# Advice on removing water from tank



## 64 Manny (Feb 24, 2014)

Here's my dilemma. Just got a 135 size tank. I thought we were all good but need to move couple feet . Putting the water in was easy, I used my hose. My question is how to remove the water without doing it bucket after bucket. Btw. There is no fish . I figure there some ideas out there. Thanks in advance.


----------



## joescaper1 (Feb 14, 2013)

Use the canister filter and pump down the drain (or wherever you want to put the water) instead of pumping it back to the tank. Or the pump for your sump, or powerheads.

Joe


----------



## dsiple3 (Mar 4, 2014)

If you have a long enough hose, you can let gravity do the work to a drain or outside.


----------



## Kanorin (Apr 8, 2008)

You could heat your house to 212 degrees and let it all boil off.
...the two above me are good ideas though.


----------



## Sparrow19 (May 31, 2013)

Go buy you one of these. If you have gravel, you'll need one to clean it anyway. What I did is took this to my local fish store and bought the right size, and long enough hose that fit the vacuum, to run it from the tank, out the front door into the yard. That way there are no buckets involved, and very easy and quick to do.


----------



## 64 Manny (Feb 24, 2014)

Sparrow19 said:


> Go buy you one of these. If you have gravel, you'll need one to clean it anyway. What I did is took this to my local fish store and bought the right size, and long enough hose that fit the vacuum, to run it from the tank, out the front door into the yard. That way there are no buckets involved, and very easy and quick to do.

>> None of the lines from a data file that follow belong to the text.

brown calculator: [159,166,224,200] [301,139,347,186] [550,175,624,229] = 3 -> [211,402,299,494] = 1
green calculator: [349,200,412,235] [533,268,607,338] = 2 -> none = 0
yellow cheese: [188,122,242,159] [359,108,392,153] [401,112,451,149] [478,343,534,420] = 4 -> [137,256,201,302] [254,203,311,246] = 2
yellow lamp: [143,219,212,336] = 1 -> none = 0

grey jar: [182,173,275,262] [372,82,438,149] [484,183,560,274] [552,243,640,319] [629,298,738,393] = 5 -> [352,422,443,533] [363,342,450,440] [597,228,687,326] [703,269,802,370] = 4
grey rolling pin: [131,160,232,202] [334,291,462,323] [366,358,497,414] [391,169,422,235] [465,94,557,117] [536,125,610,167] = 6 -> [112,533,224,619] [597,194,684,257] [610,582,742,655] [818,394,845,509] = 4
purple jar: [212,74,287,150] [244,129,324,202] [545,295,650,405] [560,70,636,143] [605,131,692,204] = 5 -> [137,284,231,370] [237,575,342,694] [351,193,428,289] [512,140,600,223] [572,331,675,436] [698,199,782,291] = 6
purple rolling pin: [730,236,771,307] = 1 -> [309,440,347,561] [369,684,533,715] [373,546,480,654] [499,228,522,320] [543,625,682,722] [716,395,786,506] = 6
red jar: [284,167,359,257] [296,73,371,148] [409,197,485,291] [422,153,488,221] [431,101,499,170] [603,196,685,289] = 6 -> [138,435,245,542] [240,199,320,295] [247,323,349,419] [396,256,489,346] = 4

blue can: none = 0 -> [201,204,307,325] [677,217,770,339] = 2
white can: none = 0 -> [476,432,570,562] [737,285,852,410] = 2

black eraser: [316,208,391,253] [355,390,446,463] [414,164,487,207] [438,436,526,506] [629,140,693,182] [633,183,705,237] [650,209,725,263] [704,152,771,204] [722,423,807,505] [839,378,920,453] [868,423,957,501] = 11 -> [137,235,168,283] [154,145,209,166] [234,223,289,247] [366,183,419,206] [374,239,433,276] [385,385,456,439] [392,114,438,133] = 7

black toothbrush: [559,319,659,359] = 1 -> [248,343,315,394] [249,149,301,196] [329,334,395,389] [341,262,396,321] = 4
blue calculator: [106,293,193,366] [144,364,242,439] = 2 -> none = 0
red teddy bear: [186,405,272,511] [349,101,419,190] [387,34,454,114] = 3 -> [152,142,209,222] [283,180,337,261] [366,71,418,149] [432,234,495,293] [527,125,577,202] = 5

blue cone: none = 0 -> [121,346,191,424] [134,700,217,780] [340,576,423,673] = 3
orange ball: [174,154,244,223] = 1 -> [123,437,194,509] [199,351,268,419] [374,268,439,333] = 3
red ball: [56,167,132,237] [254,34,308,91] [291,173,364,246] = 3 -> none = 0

Thats what I'm gonna try to do. I might need a wider hose. Thanks


----------



## Bikeman48088 (Nov 13, 2013)

64 Manny said:


> Here's my dilemma. Just got a 135 size tank. I thought we were all good but need to move couple feet . Putting the water in was easy, I used my hose. My question is how to remove the water without doing it bucket after bucket. Btw. There is no fish . I figure there some ideas out there. Thanks in advance.


Get yourself a small pump that runs off of a drill and uses a garden hose. Sears has them.


----------



## iridextr (Feb 8, 2013)

just buy yourself x-amount of hose in about 1" ID from lowes, it'll be cheap. Suck on the end of the hose with your mouth just to get the water to get passed the high point in the hose (the top edge of the tank) once it falls down it will create a vacuum and continue to siphon on it's own. Cheapest option by far. either drain it into the sink or just throw the end of the hose out the window/door.


----------



## 64 Manny (Feb 24, 2014)

Thanks for the advice


----------



## chiroken (Sep 25, 2007)

Best $8.99 I ever spent on tank maintenance: 24' sump (for what you would have in your basement) hose from the hardware store, it's thin, lightweight, flexible tubing that has I.D. of 1 1/2" I think. Drains water like there is no tomorrow! Takes less than 5 min. to drain 50% of my 135. Fastest water change you'll ever do!


----------



## Hapguy63 (Feb 8, 2014)

disconnect the hose from the facet and use it to siphon the water out into a drain or outside.


----------